Under the pilot, which would last for a maximum of three years, districts would be permitted to combine federal, state, and local funding streams with the purpose of better directing that money to low-income students and others with particular needs, including English-language learners. Among other requirements, the new formulas would have to ensure that each high-poverty school gets more per-pupil funding than it did in the previous academic year.
Some advocates at first advertised the new formula as a sort of school choice program, but the pilot formulas won't allow any sort of portability for funds or any sort of parental choice. However, some supporters of choice, such as the Thomas B. Fordham Institute, have previously argued that such weighted formulas can help money more easily follow the students who are deemed to need it most.
The ESSA provision creating a weighted-funding formula pilot came from Sen. Michael Bennet, D-Colo., who as the superintendent of schools in Denver oversaw a weighted-funding formula. Other districts using or exploring some version of weighted funding in recent years include Baltimore, Indianapolis, and Seattle.
"I don't think it's groundbreaking. I do think it's promising that there's some kind of acknowledgment in there about how districts are moving to allocate these resources," said Marguerite Roza, the director of the Edunomics Lab at Georgetown University, who has studied districts using such formulas.
While the ability to use Title I funds more freely is a big incentive in the weighted-funding pilot "to better and more cleanly target money for high-needs kids," Roza said, she doesn't believe it will trigger a big rush of district applicants.

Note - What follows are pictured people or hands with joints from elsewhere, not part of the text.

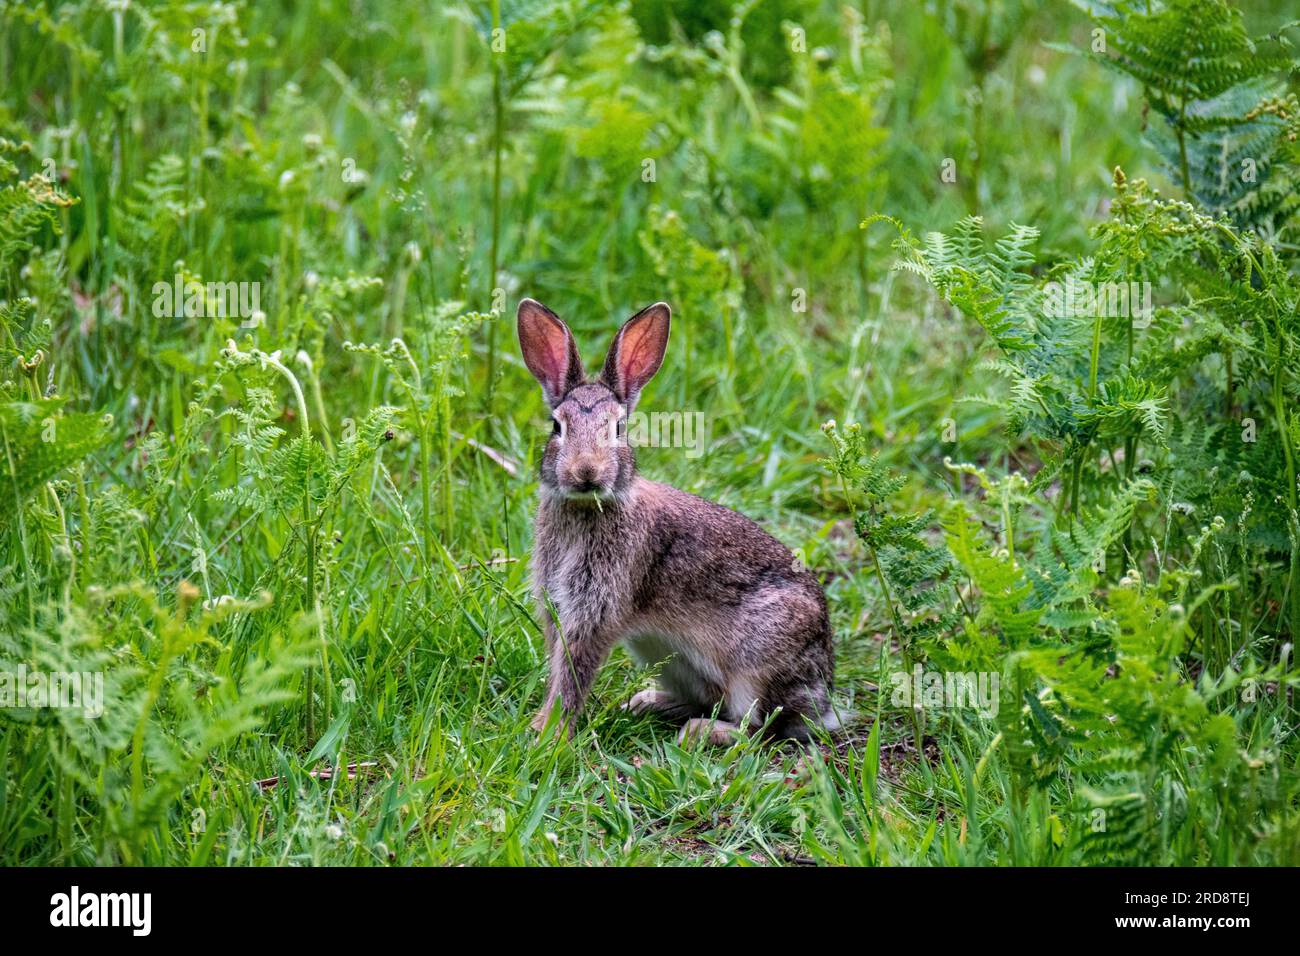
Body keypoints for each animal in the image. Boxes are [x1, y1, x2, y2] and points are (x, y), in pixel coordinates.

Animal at [517, 297, 839, 746]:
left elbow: (574, 671)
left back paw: (700, 732)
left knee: (756, 729)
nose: (586, 472)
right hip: (668, 657)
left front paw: (550, 733)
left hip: (758, 662)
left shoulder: (594, 610)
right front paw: (542, 725)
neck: (587, 508)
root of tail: (822, 703)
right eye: (556, 426)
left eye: (619, 428)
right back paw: (646, 703)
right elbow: (559, 663)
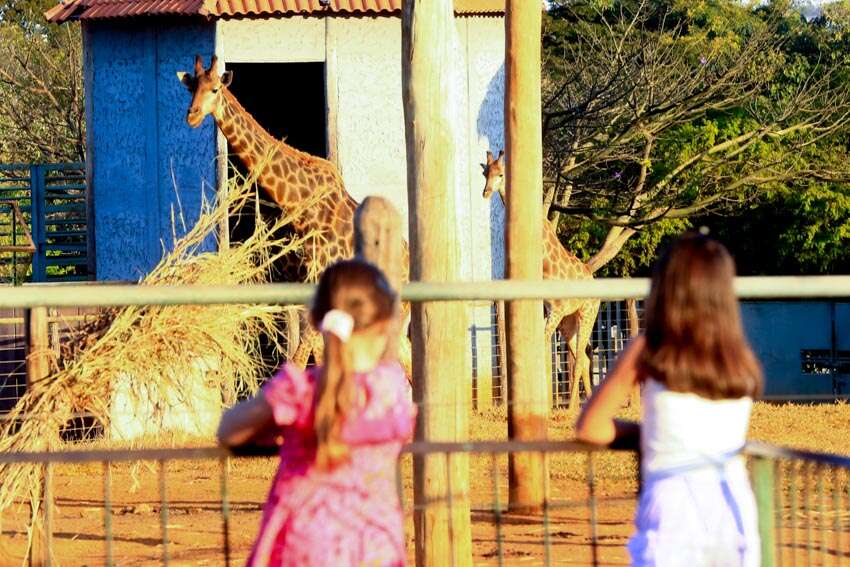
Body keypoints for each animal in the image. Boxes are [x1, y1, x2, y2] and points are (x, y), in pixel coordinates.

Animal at [176, 55, 410, 370]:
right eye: (192, 89)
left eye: (215, 89)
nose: (192, 115)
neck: (299, 207)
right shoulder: (295, 288)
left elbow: (302, 357)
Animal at [480, 151, 600, 408]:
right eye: (485, 173)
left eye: (501, 174)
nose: (485, 192)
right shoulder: (548, 311)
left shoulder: (555, 311)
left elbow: (543, 352)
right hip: (568, 323)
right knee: (583, 358)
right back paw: (582, 403)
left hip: (587, 313)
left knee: (580, 359)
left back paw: (570, 408)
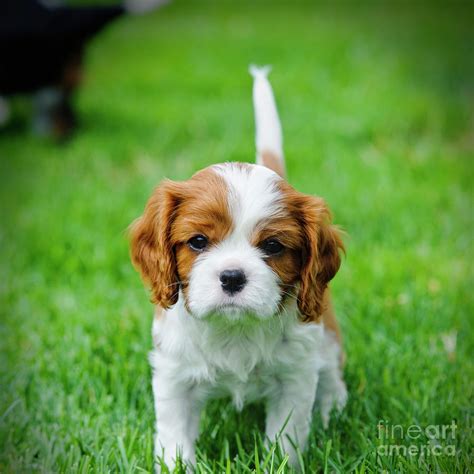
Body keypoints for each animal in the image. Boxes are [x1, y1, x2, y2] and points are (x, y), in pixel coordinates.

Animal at [130, 66, 348, 470]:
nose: (232, 277)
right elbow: (174, 439)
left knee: (330, 370)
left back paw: (334, 408)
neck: (235, 330)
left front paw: (280, 464)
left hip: (323, 331)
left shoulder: (294, 378)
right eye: (198, 241)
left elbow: (286, 439)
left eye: (273, 246)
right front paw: (176, 466)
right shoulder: (174, 378)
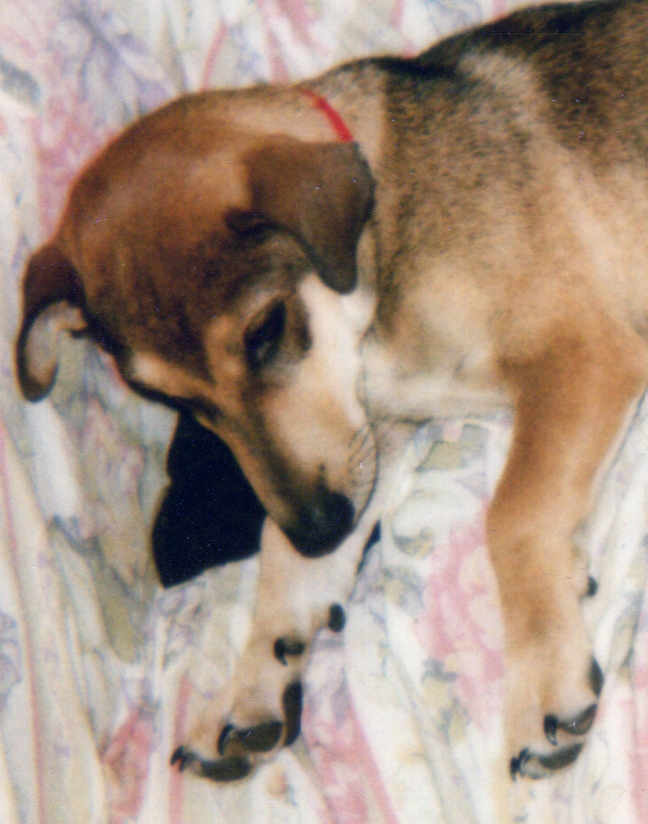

She also said it's unlikely that many small or rural districts will seek to participate because they may already feel they have enough autonomy dealing with a small number of schools without such funding flexibility—and without the federal oversight that is part of the pilot initiative.
"I doubt the Title I incentive will be enough to flip a district into applying for this," Roza said.
Maintenance of Effort
Although the fate of the federal K-12 law's "maintenance of effort" provision was uncertain earlier this year, that provision survives in ESSA. Maintenance of effort requires districts to spend in their current fiscal year at least 90 percent of what they spent in the previous fiscal year, in order to get at least the same amount of federal money (including Title I funding).
However, in a victory for many Republican members of Congress, ESSA converts funding for several programs into a block grant that has shifted from federal to state control. Programs that are a part of the new block grant include support for Advanced Placement test-taking fees, school counseling, and education technology.
The total value of the authorized programs in the block grant is $1.6 billion a year, but some of the programs haven't been funded for some time. The actual appropriations for programs that make up the block grant total add up to less than $200 million, according to Joel Packer, the executive director of the Committee for Education Funding, a lobbying group. So he's not clear where the rest of the money would come from.
What's more, the new law specifies that districts that get $30,000 or more under the block grant program must spend 20 percent on at least one activity that helps students be more well-rounded, and another 20 percent on something that helps improve health and safety. But Packer is betting that—since the program is likely to be very small and go out to districts through a predetermined method—few districts will hit those levels.
That could "undermine the way the block grant was constructed," Packer said. "It's going to be very interesting."